SA experts weigh in on Facebook, WhatsApp and Instagram outage

05 October 2021 - 17:52
Facebook CEO Mark Zuckerberg testifies before a US Senate judiciary and commerce committees joint hearing. The latest whistle-blower revelations have ignited a firestorm for the social media giant in Washington. File photo.
Facebook CEO Mark Zuckerberg testifies before a US Senate judiciary and commerce committees joint hearing. The latest whistle-blower revelations have ignited a firestorm for the social media giant in Washington. File photo.
Image: REUTERS/Leah Millis

Six hours after South Africans endured the frustration of not being able to send a WhatsApp message, browse Instagram or scroll through Facebook, the vice-president of infrastructure at Facebook blamed the widespread outage on a “faulty configuration change”.
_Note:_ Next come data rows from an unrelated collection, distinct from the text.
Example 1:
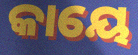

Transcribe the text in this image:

କାୟେ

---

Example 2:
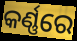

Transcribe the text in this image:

କର୍ଣ୍ଣରେ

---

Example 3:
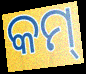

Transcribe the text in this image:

କମ୍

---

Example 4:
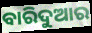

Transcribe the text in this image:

ବାରିଦୁଆର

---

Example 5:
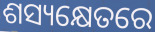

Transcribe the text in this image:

ଶସ୍ୟକ୍ଷେତରେ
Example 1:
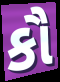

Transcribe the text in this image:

કૌ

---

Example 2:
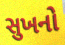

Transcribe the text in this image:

સુખનો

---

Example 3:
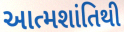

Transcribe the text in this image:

આત્મશાંતિથી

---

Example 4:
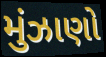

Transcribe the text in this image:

મુંઝાણો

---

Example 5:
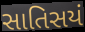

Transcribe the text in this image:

સાતિસયં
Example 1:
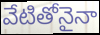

The social media giant, which owns WhatsApp and Instagram, said: “Our services are now back online and we’re actively working to fully return them to regular operations. We want to make clear at this time we believe the root cause of this outage was a faulty configuration change.”

Vice-president Santosh Janardhan apologised to “all the people and businesses around the world who depend on us, we are sorry for the inconvenience caused by [the] outage across our platforms ... People and businesses around the world rely on us every day to stay connected. We understand the impact outages like these have on people’s lives, and our responsibility to keep people informed about disruptions to our services.

“We apologise to all those affected, and we’re working to understand more about what happened [on Monday] so we can continue to make our infrastructure more resilient.”

The outage happened as Facebook was under fire after a former employee, Frances Haugen, handed internal research to US politicians and the Wall Street Journal which showed that Facebook knew about but did not disclose the negative effects of services like Instagram.

SA tech expert Toby Shapshak said after last night's outage social media rivals were likely to gain more followers. But he did not think that the sites being down had anything to do with the revelations by Haugen.

“It is unlikely to do with the revelations but it was a perfect storm which underlines the centrality and monopoly [Facebook] has as so many people's communications were affected, both personal and business. Facebook has 2-billion users, Instagram has over 1-billion users and WhatsApp has about 2-billion.

“Facebook is an autocracy — one person decides how policy is implicated. As it transpired people like [former president Donald] Trump and A-list celebrities benefited more than other users.

“Just seeing how unanswerable Facebook is to critics, this was a huge disaster. For six hours nobody could communicate [via these platforms] it showed how dangerous Facebook centrality monopoly is for the world ... If one [app] goes down then the biggest messaging apps go down too.

“This is the worst kind of competition. People were using both WhatsApp and Facebook, when Facebook bought WhatsApp this specific kind of anti-competitiveness not allowed.”

Last year the Federal Trade Commission accused Facebook of “illegally maintaining its personal social networking monopoly through a years-long course of anticompetitive conduct”. The commission also accused the organisation of stifling competition within the market after their acquisition of WhatsApp and Instagram.

The scariest thing is the knock-on effect the Facebook ecosystems had when the site went down and we realise how dependent we are on the organisation.
Social media expert Mike Sharman

Shapshak said despite Facebook CEO Mark Zuckerberg saying fears about anti-competitiveness were unfounded, at the beginning of the year WhatsApp's new data privacy policy allowed it to share user-data with companies on Facebook.

“It's insane ... and Facebook is notoriously bad at protecting private [information].”

Social media expert Mike Sharman agreed with Shapshak over the monopoly issues at Facebook, but he believes the blackout may have had to do with the whistle-blower reports. 

“The timing is so fascinating to me. I'm intrigued, you have the 60 Minutes whistle-blower interview which spoke about the impact Facebook had on politics and their unwillingness to protect people or care for their rights to be protected. We [know] they were aware Instagram harmed girls [body image]. [Before that was] Bloomberg tech reporter Sarah Frier's book No Filter, which gives readers the inside story on Instagram.  

“It's way too coincidental [Facebook] went down as issues were coming about — but who knows what happened.

“The scariest thing is the knock-on effect the Facebook ecosystems had when the site went down and we realise how dependent we are on the organisation.”

For Sharman, founder of digital communications agency Retroviral, the highlight of the evening was watching how brands capitalised over the event.

“It started with Twitter tweeting 'Hello literally everyone' [as most users of the three social networks which went down are following Twitter and thus spent their time on Twitter on Monday], since the tweet went live it garnered over 500,000 retweets and over 3-million likes.

“From there celebrities got involved and other brands, you must see the thread — very entertaining.”